Life of Pi
If you haven't read Yann Martel's book or seen Ang Lee's film of the same name, then I think you should run, not walk to Life of Pi - either to the theatre or the bookstore. I just saw the film and it's not perfect, it's not political, it's not "realistic" (that's the point!) and it's not about any particular struggle. I have friends who dismiss such films because they're not artistically adventurous enough, or politically aware enough, or don't engage with philosophical struggles in a rigorous way enough. Then I say either you are immune to pleasure, or there are many other films to see out there that fit that bill. But this isn't to say Life of Pi, the film, isn't engaging with something fundamental - it certainly is. It engages with how stories are told, why they are told and that they serve an essential purpose to all of us.

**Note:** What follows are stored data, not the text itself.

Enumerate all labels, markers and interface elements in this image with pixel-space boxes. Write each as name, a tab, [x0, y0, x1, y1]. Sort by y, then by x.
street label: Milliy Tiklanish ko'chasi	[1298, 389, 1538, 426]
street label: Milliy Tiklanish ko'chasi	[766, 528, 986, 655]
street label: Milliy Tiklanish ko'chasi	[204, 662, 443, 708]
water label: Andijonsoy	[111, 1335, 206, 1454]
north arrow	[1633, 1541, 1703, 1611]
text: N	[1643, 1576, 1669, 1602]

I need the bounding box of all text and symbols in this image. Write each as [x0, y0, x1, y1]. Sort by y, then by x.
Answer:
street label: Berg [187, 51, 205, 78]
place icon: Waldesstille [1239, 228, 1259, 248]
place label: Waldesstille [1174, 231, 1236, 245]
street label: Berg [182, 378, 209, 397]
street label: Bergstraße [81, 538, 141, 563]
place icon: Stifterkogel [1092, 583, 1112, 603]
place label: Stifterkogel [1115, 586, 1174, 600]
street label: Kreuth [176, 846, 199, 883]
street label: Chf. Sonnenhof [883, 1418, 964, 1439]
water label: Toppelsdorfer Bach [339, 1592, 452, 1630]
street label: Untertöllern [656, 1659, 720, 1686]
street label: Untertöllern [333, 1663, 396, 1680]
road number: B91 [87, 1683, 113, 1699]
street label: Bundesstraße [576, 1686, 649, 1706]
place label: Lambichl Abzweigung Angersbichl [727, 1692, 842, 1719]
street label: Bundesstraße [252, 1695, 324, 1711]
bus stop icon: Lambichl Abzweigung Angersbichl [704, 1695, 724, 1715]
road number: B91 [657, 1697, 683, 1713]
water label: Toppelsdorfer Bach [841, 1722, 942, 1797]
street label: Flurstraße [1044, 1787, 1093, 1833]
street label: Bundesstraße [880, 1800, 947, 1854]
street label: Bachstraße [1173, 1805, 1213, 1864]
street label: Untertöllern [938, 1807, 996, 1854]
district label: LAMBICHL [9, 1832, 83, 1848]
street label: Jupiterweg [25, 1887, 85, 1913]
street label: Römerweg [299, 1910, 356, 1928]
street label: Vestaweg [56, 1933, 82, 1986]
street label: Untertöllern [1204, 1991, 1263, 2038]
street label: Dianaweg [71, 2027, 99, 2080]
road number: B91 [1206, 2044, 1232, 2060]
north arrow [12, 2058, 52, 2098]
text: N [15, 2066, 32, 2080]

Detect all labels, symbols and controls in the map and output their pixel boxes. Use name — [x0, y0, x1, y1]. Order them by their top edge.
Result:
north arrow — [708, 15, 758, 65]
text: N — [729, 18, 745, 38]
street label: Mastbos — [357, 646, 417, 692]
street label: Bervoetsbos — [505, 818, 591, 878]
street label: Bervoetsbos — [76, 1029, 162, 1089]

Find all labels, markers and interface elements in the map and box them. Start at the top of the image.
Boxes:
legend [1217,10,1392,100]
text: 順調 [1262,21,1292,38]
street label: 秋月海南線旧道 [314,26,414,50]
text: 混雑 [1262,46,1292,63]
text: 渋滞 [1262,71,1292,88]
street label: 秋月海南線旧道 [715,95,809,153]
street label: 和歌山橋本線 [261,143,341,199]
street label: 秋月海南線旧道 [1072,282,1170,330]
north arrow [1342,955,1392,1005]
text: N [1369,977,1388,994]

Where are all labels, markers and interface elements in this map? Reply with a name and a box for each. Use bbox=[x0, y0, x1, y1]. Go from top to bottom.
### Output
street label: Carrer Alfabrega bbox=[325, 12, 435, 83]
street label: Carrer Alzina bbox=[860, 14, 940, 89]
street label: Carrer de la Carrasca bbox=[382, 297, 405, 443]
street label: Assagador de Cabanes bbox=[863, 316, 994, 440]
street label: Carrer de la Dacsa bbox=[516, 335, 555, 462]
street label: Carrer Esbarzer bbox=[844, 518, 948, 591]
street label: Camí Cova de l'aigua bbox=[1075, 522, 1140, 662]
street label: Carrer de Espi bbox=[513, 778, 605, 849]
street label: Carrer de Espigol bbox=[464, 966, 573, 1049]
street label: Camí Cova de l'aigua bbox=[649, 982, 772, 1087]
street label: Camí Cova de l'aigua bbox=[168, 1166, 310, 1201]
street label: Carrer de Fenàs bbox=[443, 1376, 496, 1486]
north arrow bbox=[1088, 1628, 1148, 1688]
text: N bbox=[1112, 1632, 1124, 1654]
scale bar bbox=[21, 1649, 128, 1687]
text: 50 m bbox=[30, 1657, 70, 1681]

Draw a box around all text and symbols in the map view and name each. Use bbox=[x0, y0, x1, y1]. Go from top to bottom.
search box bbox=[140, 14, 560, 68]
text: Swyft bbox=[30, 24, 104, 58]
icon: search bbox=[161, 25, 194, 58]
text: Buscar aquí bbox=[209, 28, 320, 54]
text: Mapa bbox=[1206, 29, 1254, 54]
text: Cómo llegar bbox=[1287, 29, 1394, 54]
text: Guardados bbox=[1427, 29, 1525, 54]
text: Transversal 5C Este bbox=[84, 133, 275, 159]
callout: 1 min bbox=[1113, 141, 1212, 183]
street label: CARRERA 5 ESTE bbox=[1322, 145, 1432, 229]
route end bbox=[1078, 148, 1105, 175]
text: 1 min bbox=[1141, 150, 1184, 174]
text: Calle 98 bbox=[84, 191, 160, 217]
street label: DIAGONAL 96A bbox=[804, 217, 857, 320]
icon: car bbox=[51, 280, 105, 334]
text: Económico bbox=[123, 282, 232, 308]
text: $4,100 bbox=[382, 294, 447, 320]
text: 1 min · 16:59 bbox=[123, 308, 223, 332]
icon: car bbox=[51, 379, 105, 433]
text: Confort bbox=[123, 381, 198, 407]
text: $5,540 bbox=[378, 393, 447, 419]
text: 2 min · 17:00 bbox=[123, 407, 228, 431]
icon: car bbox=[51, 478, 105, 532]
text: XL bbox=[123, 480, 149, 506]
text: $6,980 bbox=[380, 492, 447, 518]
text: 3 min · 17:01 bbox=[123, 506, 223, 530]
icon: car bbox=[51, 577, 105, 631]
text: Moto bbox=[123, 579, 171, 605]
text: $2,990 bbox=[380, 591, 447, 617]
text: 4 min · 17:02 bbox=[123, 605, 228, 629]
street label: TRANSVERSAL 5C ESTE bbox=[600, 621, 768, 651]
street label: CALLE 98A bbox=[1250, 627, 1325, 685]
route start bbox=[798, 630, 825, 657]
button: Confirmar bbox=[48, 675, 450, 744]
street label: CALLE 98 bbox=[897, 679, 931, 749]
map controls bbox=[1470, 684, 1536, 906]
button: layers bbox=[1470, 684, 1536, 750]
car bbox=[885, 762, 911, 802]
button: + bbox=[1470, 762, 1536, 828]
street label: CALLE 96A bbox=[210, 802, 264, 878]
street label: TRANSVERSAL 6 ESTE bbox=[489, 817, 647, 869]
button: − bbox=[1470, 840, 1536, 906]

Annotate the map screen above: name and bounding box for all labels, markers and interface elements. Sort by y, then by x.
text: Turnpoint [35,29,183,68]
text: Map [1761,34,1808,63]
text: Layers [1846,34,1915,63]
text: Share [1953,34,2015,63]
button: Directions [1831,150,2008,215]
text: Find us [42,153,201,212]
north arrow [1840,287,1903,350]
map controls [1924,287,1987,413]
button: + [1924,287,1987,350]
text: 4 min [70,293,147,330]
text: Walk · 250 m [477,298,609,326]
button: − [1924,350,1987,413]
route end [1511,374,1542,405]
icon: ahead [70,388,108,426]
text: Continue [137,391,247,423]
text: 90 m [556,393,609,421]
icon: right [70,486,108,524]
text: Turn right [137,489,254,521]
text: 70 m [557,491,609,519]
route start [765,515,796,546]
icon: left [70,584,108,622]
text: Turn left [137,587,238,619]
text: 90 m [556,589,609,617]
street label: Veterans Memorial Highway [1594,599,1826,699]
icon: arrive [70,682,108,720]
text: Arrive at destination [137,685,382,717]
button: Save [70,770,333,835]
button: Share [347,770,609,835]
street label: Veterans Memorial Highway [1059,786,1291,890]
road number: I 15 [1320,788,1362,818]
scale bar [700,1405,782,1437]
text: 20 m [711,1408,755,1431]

Granted, it's not about the struggle of itinerant zoo-keepers in a post-colonial India, about racism, classism, sexism, environmental degradation and whatever else my friend demands from every film he sees. His casual dismissal of this film, without seeing it of course, means that he is not open to the fact that no matter what our struggle, we need our imagination to make it meaningful and this meaning is what we carry with us for the rest of our life. Art doesn't have to "represent" every particular struggle. It can point to all struggles through a seemingly minor one. And a ravishingly beautiful one, at that. See this film.